Jeepers Creepers 2
"Every 23rd spring, for 23 days, it gets to eat."
Quelques jours après les évènements tragiques vécus par Trish et Darry Jenner, nous voici de nouveau plongés au cœur du printemps de choix du Creeper. Tous les 23 ans pendant 23 jours, la redoutable et perverse créature sort de son hibernation le temps de se nourrir. Au milieu d’une campagne superbement photographiée, aux couleurs paradoxalement automnales, le jeune Billy Taggart s’apprête à faire les frais du vingt-deuxième jour de cette faste période. Attelé à l’installation de nouveaux épouvantails sur le terrain familial, l’enfant est persuadé de voir l’une des effigies de paille tourner la tête - une réminiscence certaine du "That’s not my scarecrow..." du premier opus. Sous les yeux impuissants de son grand frère et de son père, Billy est enlevé par le Creeper.
Jour 23. Le car scolaire qui ramène une équipe de basket, ses trois cheerleaders et autres coachs à domicile, est victime d’une étrange attaque : quelqu’un a volontairement lancé un projectile fait d’ossements dans l’un des pneus de leur véhicule. Parvenant tout de même à se remettre en route, le bus est victime d’une seconde agression, qui l’immobilise définitivement sur l’une de ses jantes. Le Creeper fait rapidement son apparition, emportant ses victimes une par une dans le ciel...
Il était évident que l’excellent Jeepers Creepers de Victor Salva, comme tout "sleeper" qui se respecte, ne pouvait rester sans suite. Et ce d’autant plus qu’il nous avait présenté une créature fascinante en la personne du Creeper, laissant volontairement planer le flou autour de ses origines et possibilités.
Si le premier opus puisait sa force de la découverte de cette effrayante créature, qui lui permettait de jouer le jeu d’une trame évolutive, sans véritable objectif, course-poursuite protéiforme, le second doit bien sûr prendre en compte notre connaissance (même partielle) du Creeper. Ceci impose donc à Salva de trouver de nouveaux mécanismes pour surprendre le spectateur.
Après une superbe séquence d’introduction, qui donne le ton en matière de réalisation et de montage (la première est splendide, réussissant l’exploit d’être parfaitement gothique en plein jour ; le second est superbement rythmé), Jeepers Creepers 2 s’éloigne donc de son illustre grand frère... pour s’engager sur la pente glissante du slasher claustrophobe. Un drôle de choix à première vue, Jeepers Creepers premier du nom étant intéressant notamment parce qu’il trouvait ses origines en amont de la vague de films de teenagers des nineties...

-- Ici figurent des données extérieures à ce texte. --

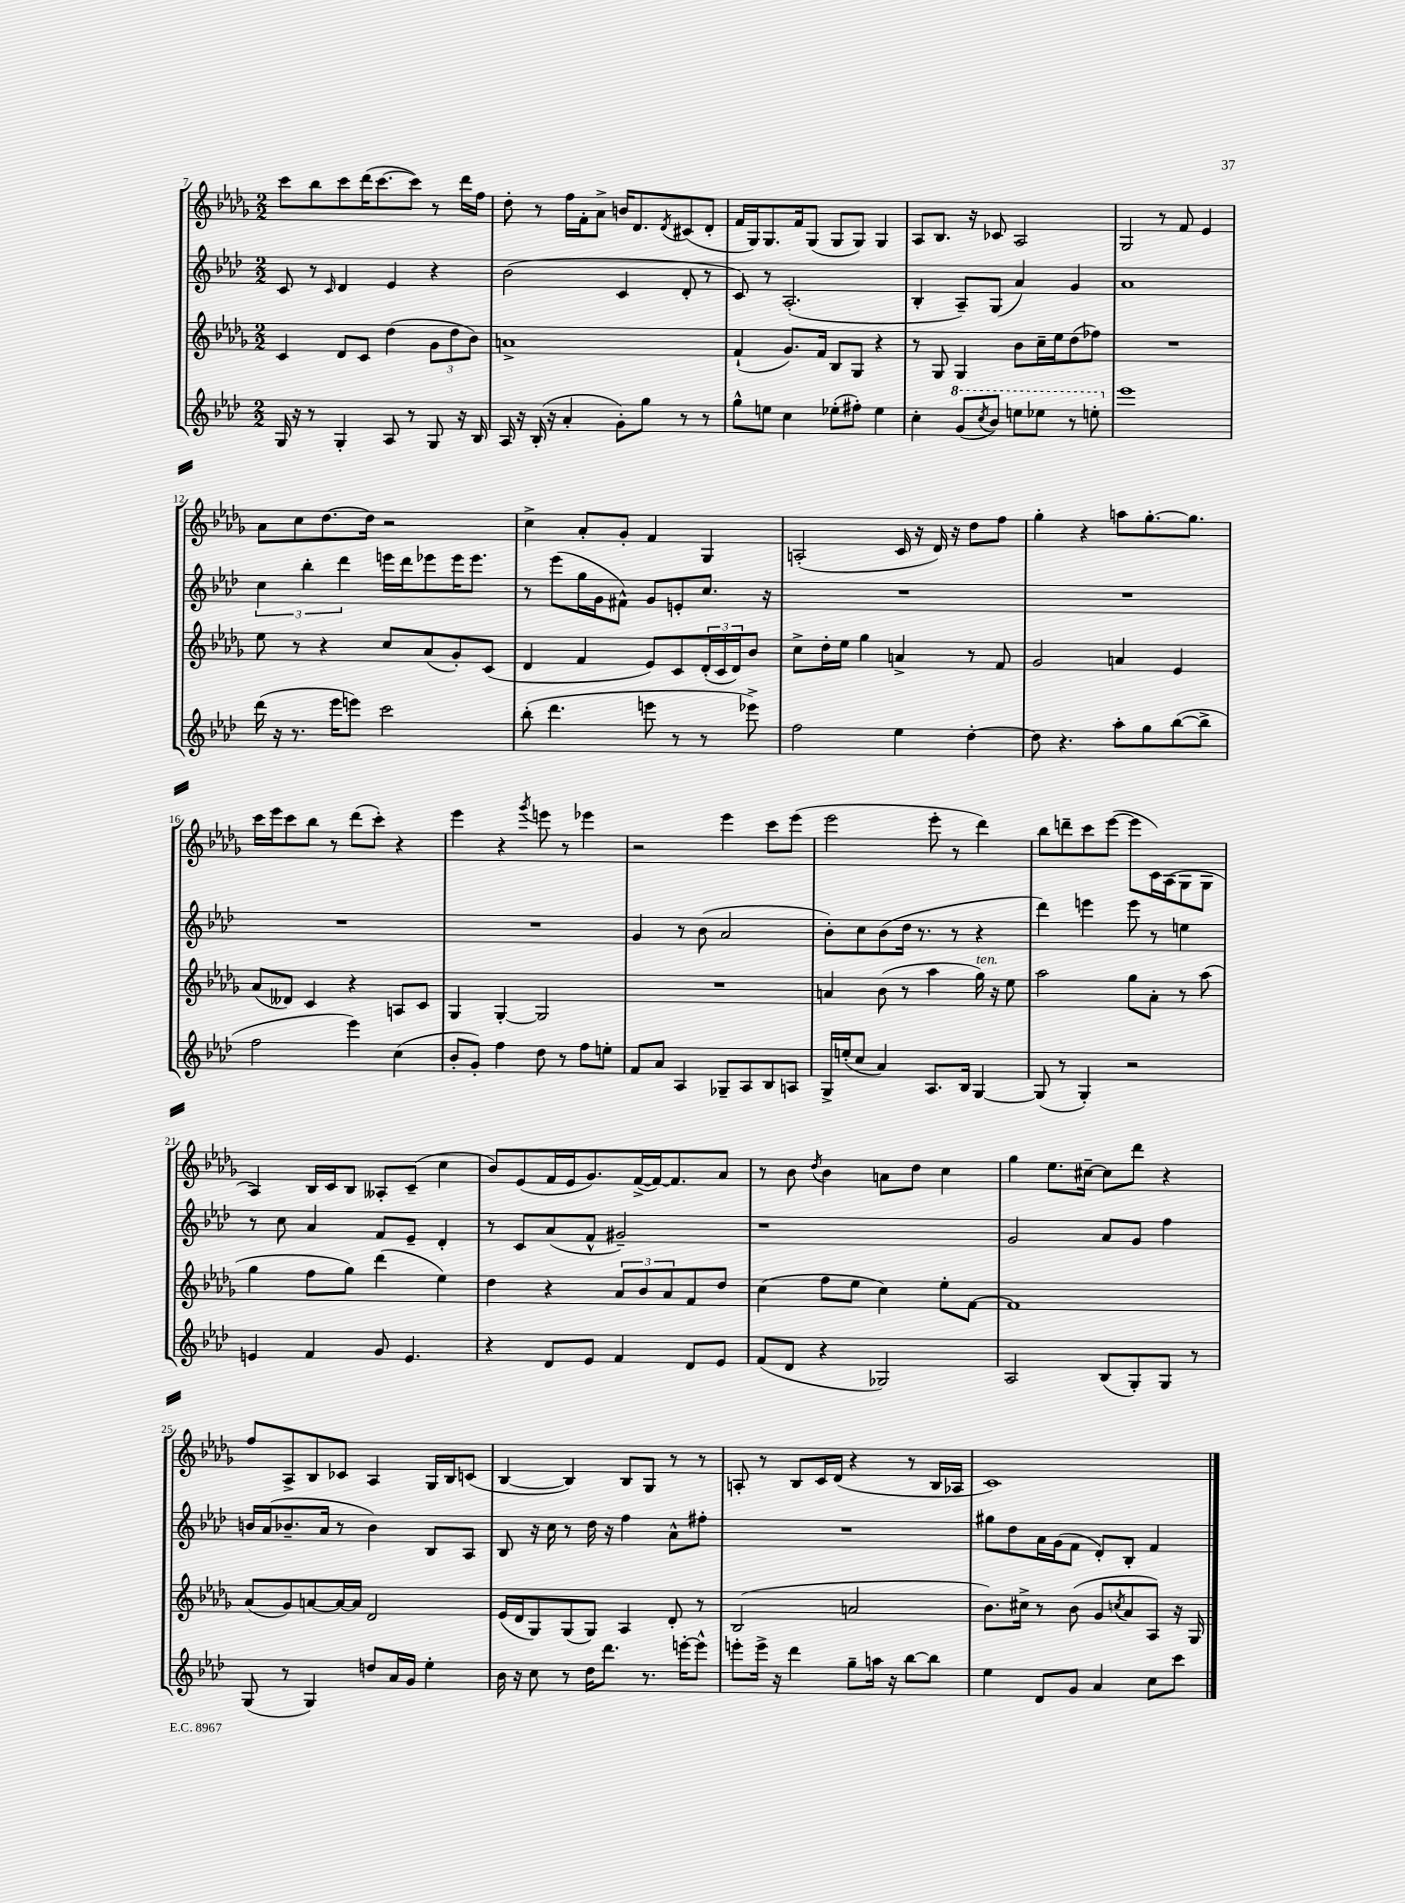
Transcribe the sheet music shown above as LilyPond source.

<<
\new StaffGroup <<
\new Staff = "s0" {
    \clef treble \key des \major \numericTimeSignature \time 2/2
    c'''8 bes''8 c'''8 des'''16( c'''8.~ c'''8) r8 des'''16 f''16 |
    des''8-. r8 f''16 f'16-. aes'8-> b'16 des'8. \acciaccatura { des'8 } cis'8( des'8-. |
    f'16 ges16) ges8. f'16 ges8( ges8 ges8) ges4 |
    aes8 bes8. r16 ces'8 aes2 |
    ges2 r8 f'8 ees'4 |
    aes'8 c''8 des''8.~ des''16 r2 |
    c''4-> aes'8-. ges'8-. f'4 ges4 |
    a2-.( c'16 r16 des'16) r16 des''8 f''8 |
    ges''4-. r4 a''8 ges''8.~-. ges''8. |
    c'''16 ees'''16 c'''8 bes''8 r8 des'''8( c'''8-.) r4 |
    ees'''4 r4 \acciaccatura { ges'''8 } e'''8 r8 ees'''4 |
    r2 ees'''4 c'''8 ees'''8( |
    ees'''2 ees'''8-. r8 des'''4) |
    bes''8 d'''8-- c'''8 ees'''8~( ees'''8 c'16) aes16( ges8 ges8 |
    aes4) bes16 c'16 bes8 aeses8-. c'8--( c''4 |
    bes'8) ees'8( f'16 ees'16 ges'8.) f'16~->( f'16~) f'8. aes'8 |
    r8 bes'8 \acciaccatura { des''8 } bes'4 a'8 des''8 c''4 |
    ges''4 ees''8. cis''16~-- cis''8 des'''8 r4 |
    f''8 aes8-> bes8 ces'8 aes4 ges16 bes16 c'8( |
    bes4~ bes4) bes8 ges8 r8 r8 |
    a8-. r8 bes8 c'16 des'16( r4 r8 bes16 aes16 |
    c'1) \bar "|." |
}
\new Staff = "s1" {
    \clef treble \key aes \major \numericTimeSignature \time 2/2
    c'8 r8 \grace { c'16 } des'4 ees'4 r4 |
    bes'2( c'4 des'8-. r8 |
    c'8) r8 aes2.-.( |
    bes4-. aes8--) g8( aes'4) g'4 |
    aes'1 |
    \tuplet 3/2 { c''4 bes''4-. des'''4 } e'''16 des'''16 ees'''8 ees'''16 ees'''8. |
    r8 ees'''8( g''16 g'16 fis'8-^) g'8 e'8-. c''8. r16 |
    R1 |
    R1 |
    R1 |
    R1 |
    g'4 r8 bes'8( aes'2 |
    bes'8-.) c''8 bes'8( des''16 r8. r8 r4 |
    des'''4) e'''4 e'''8 r8 e''4 |
    r8 c''8 aes'4 f'8 ees'8-- des'4-. |
    r8 c'8 aes'8( f'8-^ gis'2--) |
    r1 |
    g'2 aes'8 g'8 f''4 |
    b'16 aes'16( bes'8.-- aes'16 r8 bes'4) bes8 aes8 |
    bes8 r16 c''16 r8 des''16 r16 f''4 aes'8-^ fis''8-. |
    R1 |
    gis''8 des''8 aes'16 g'16( f'8 des'8-.) bes8-. f'4 \bar "|." |
}
\new Staff = "s2" {
    \clef treble \key des \major \numericTimeSignature \time 2/2
    c'4 des'8 c'8 des''4( \tuplet 3/2 { ges'8 des''8 bes'8) } |
    a'1-> |
    f'4-!( ges'8.) f'16 bes8 ges8 r4 |
    r8 ges8 ges4 bes'8 c''16-- ees''16 des''8( fes''8) |
    R1 |
    ees''8 r8 r4 c''8 aes'8( ges'8-.) c'8( |
    des'4 f'4 ees'8) c'8 \tuplet 3/2 { des'16-.( c'16 des'16) } bes'8 |
    c''8-> des''16-. ees''16 ges''4 a'4-> r8 f'8 |
    ges'2 a'4 ees'4 |
    aes'8( deses'8) c'4 r4 a8 c'8 |
    ges4 ges4~-. ges2 |
    R1 |
    a'4 bes'8( r8 aes''4 ges''16^\markup { \italic "ten." }) r16 ees''8 |
    aes''2 ges''8 aes'8-. r8 aes''8( |
    ges''4 f''8 ges''8) des'''4( ees''4) |
    des''4 r4 \tuplet 3/2 { aes'8 bes'8 aes'8 } f'8 des''8 |
    c''4( f''8 ees''8 c''4) ees''8-. f'8~ |
    f'1 |
    aes'8( ges'8) a'8~ a'16~ a'16 des'2 |
    ees'16( des'16 ges8) ges8( ges8) aes4 des'8-. r8 |
    bes2( a'2 |
    bes'8.) cis''16-> r8 bes'8( ges'8 \acciaccatura { c''8 } aes'8 aes8) r16 ges16 \bar "|." |
}
\new Staff = "s3" {
    \clef treble \key aes \major \numericTimeSignature \time 2/2
    g16 r16 r8 g4-. aes8 r8 g8 r16 bes16 |
    aes16 r16 bes16-.( r16 aes'4-. g'8-.) g''8 r8 r8 |
    g''8-^ e''8 c''4 ees''8-.( fis''8-.) ees''4 |
    c''4-. \ottava #1 g''8( \acciaccatura { c'''8 } bes''8) e'''8 ees'''8 r8 e'''8-. \ottava #0 |
    ees'''1 |
    des'''16( r16 r8. ees'''16 e'''8) c'''2 |
    bes''8-.( des'''4. e'''8 r8 r8 ees'''8->) |
    f''2 ees''4 des''4~-. |
    des''8 r4. aes''8-. g''8 bes''8~( bes''8-> |
    f''2 ees'''4) c''4( |
    bes'8-. g'8-.) f''4 des''8 r8 f''8 e''8-. |
    f'8 aes'8 aes4 ges8-- aes8 bes8 a8 |
    g16-> e''16-.( c''8 aes'4) aes8. bes16 g4~ |
    g8( r8 g4-.) r2 |
    e'4 f'4 g'8 e'4. |
    r4 des'8 ees'8 f'4 des'8 ees'8 |
    f'8( des'8 r4 ges2) |
    aes2 bes8( g8-.) g8 r8 |
    g8( r8 g4) d''8 aes'16 g'16 ees''4-. |
    bes'16 r16 c''8 r8 des''16 des'''8. r8. e'''16~-. e'''8-^ |
    e'''8-. e'''16-> r16 des'''4 g''8-- a''16 r16 bes''8~ bes''8 |
    ees''4 des'8 g'8 aes'4 c''8 c'''8 \bar "|." |
}
>>
>>
\layout { \context { \Score currentBarNumber = #7 } }
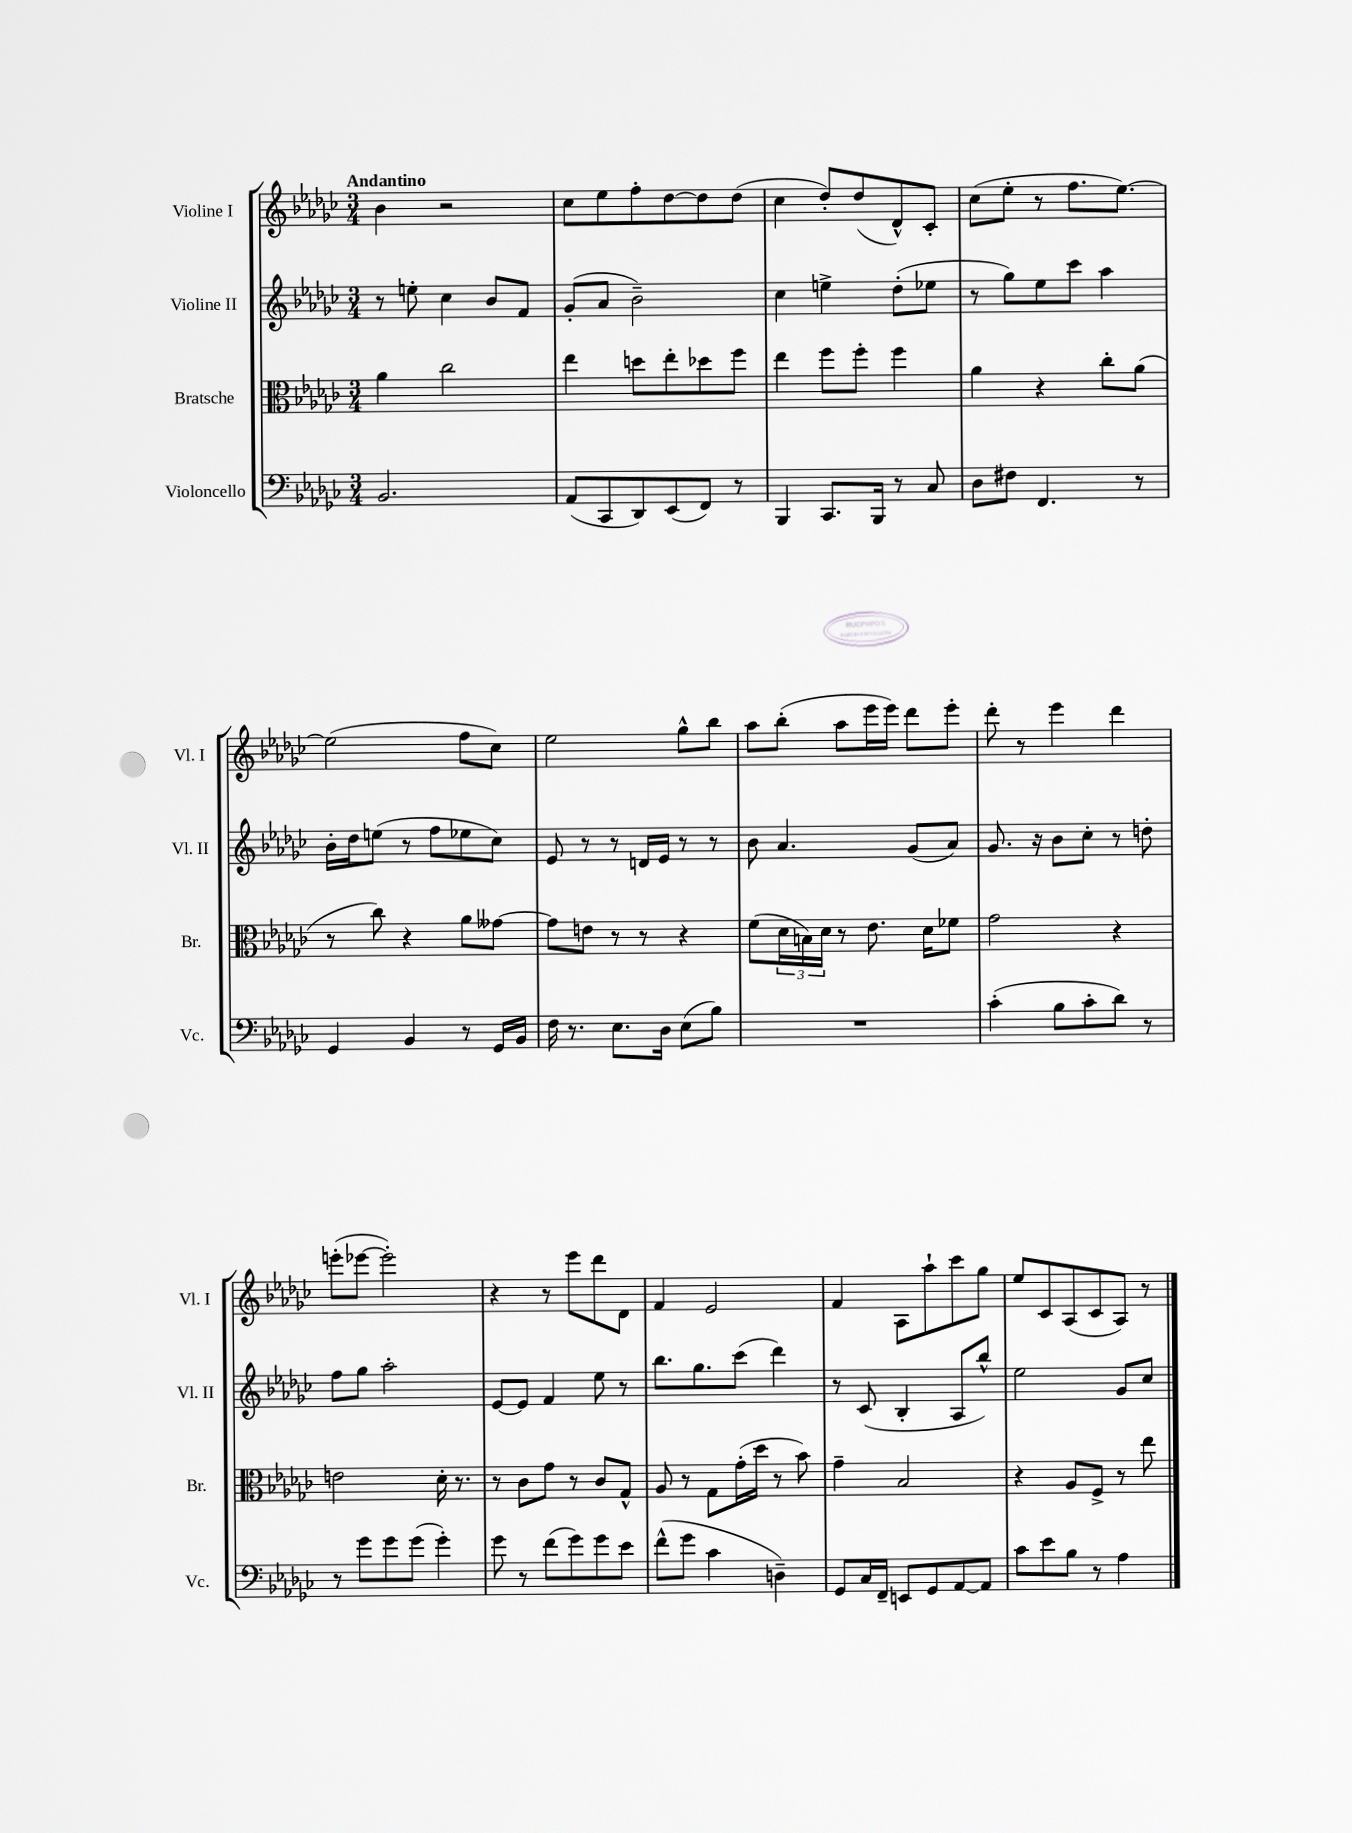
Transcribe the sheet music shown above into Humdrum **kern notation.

**kern	**kern	**kern	**kern
*staff4	*staff3	*staff2	*staff1
*clefF4	*clefC3	*clefG2	*clefG2
*k[b-e-a-d-g-c-]	*k[b-e-a-d-g-c-]	*k[b-e-a-d-g-c-]	*k[b-e-a-d-g-c-]
*M3/4	*M3/4	*M3/4	*M3/4
2.BB-	4a-	8r	4b-
.	.	8ee'	.
.	2cc-	4cc-	2r
.	.	8b-	.
.	.	8f	.
=	=	=	=
(8AA-	4ee-	(8g-'	8cc-
8CC-	.	8a-	8ee-
8DD-)	8dd	2b-~)	8ff'
(8EE-	8ee-'	.	[8dd-
8FF)	8dd-	.	8dd-]
8r	8ff	.	(8dd-
=	=	=	=
4BBB-	4ee-	4cc-	4cc-
8.CC-	8ff	4ee^	8dd-')
.	8ff'	.	(8dd-
16BBB-	.	.	.
8r	4ff	(8dd-'	8d-^^)
8C-	.	8ee-	8c-'
=	=	=	=
8D-	4a-	8r	(8cc-
8F#	.	8gg-)	8ee-'
4.FF	4r	8ee-	8r
.	.	8ccc-	8.ff
.	8cc-'	4aa-	.
.	.	.	[8.ee-)
8r	(8a-	.	.
=	=	=	=
4GG-	8r	16b-'	(2ee-]
.	.	16dd-	.
.	8cc-)	(8ee	.
4BB-	4r	8r	.
.	.	8ff	.
8r	8a-	8ee-	8ff
16GG-	[8g--	8cc-)	8cc-)
16BB-	.	.	.
=	=	=	=
16F	8g--]	8e-	2ee-
8.r	.	.	.
.	8e	8r	.
8.E-	8r	8r	.
.	8r	16d	.
16D-	.	16e-	.
(8E-	4r	8r	8gg-^^
8B-)	.	8r	8bb-
=	=	=	=
2.r	(8f	8b-	8aa-
.	24d-	4.a-	(8bb-'
.	24B)	.	.
.	24d-	.	.
.	8r	.	8aa-
.	8.e-	.	16eee-
.	.	.	16eee-)
.	.	(8g-	8ddd-
.	16d-	.	.
.	8f-	8a-)	8eee-'
=	=	=	=
(4c-'	2g-	8.g-	8ddd-'
.	.	.	8r
.	.	16r	.
8B-	.	8b-	4eee-
8c-'	.	8cc-'	.
8d-)	4r	8r	4ddd-
8r	.	8dd'	.
=	=	=	=
8r	2e	8ff	(8eee'
8g-	.	8gg-	[8eee-
8g-	.	2aa-'	2eee-'])
(8g-	.	.	.
4g-')	16d-'	.	.
.	8.r	.	.
=	=	=	=
8g-	8r	[8e-	4r
8r	8c-	8e-]	.
(8f	8g-	4f	8r
8g-)	8r	.	8eee-
8g-	8c-	8ee-	8ddd-
8e-	8G-^^	8r	8d-
=	=	=	=
(8f^^	8A-	8.bb-	4f
8g-	8r	.	.
.	.	8.gg-	.
4c-	8G-	.	2e-
.	(16g-'	(8ccc-	.
.	16dd-	.	.
4D~)	8r	4ddd-)	.
.	8b-)	.	.
=	=	=	=
8GG-	4g-~	8r	4f
16C-	.	(8c-	.
16FF~	.	.	.
8EE	2B-	4B-'	8A-
8GG-	.	.	8aa-`
[8AA-	.	8A-	8ccc-
8AA-]	.	8bb-^^)	8gg-
=	=	=	=
8c-	4r	2ee-	8ee-
8e-	.	.	8c-
8B-	8A-	.	(8A-
8r	8F^	.	8c-
4A-	8r	8g-	8A-)
.	8ee-	8cc-	8r
==	==	==	==
*-	*-	*-	*-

On se rend compte alors que Salva souhaite s’intéresser à autre chose : la capacité d’un groupe d’adolescents à s’autodétruire par le biais de préjugés, de racisme, d’homophobie - et plus largement, de la peur. Ainsi le supposé héros du film s’impose-t-il rapidement comme étant un être détestable, et laisse donc le devant de la scène à un autre personnage - et ainsi de suite. Avec pour seule constante : la présence menaçante du Creeper, qui tente par tous les moyens de s’introduire dans le bus, après avoir soigneusement enfermé ses proies à l’intérieur.
A une exception près (la blondinette qui souffre de visions de Darry et Billy, la mettant en garde contre le démon), le Creeper est le seul personnage du film à être honnête. Physiquement changeant certes (ses séquences de transformations, mêlant effets mécaniques et numériques, sont toujours aussi recherchées et réussies), mais "mentalement" constant, simplement obnubilé par une faim équitable et magnanime. Il est aussi le seul véritable intérêt de cette (trop) longue séquence groupée, qui éloigne Salva de la force, rurale et gothique, du premier opus. Lorsque le film s’écarte du bus immobilisé, le réalisateur explore une nouvelle voie, courte mais intéressante : un croisement très second degré du film d’action et du film d’horreur. Plus de discours social ici, mais une identité de film bis (très Tremors) qui aurait mérité un peu plus de place.
Jeepers Creepers 2 est donc bien moins réussi que la première aventure du Creeper. Salva échoue partiellement à retrouver la force acharnée du premier film, trop désireux d’offrir une sous-couche sociale et personnelle à son œuvre. Reste tout de même une réalisation à toute épreuve (le jet de l’ "étoile d’os" dans le pneu !!!), et surtout le Creeper, figure ambiguë et obscène parfaitement adaptée au bestiaire fantastique de ces débuts de millénaire.
Date de sortie en salles en France : le 4 février 2004.
Jeeper Creepers 2 est par ailleurs disponible en DVD Zone 1 NTSC (USA) et Zone 2 PAL (UK).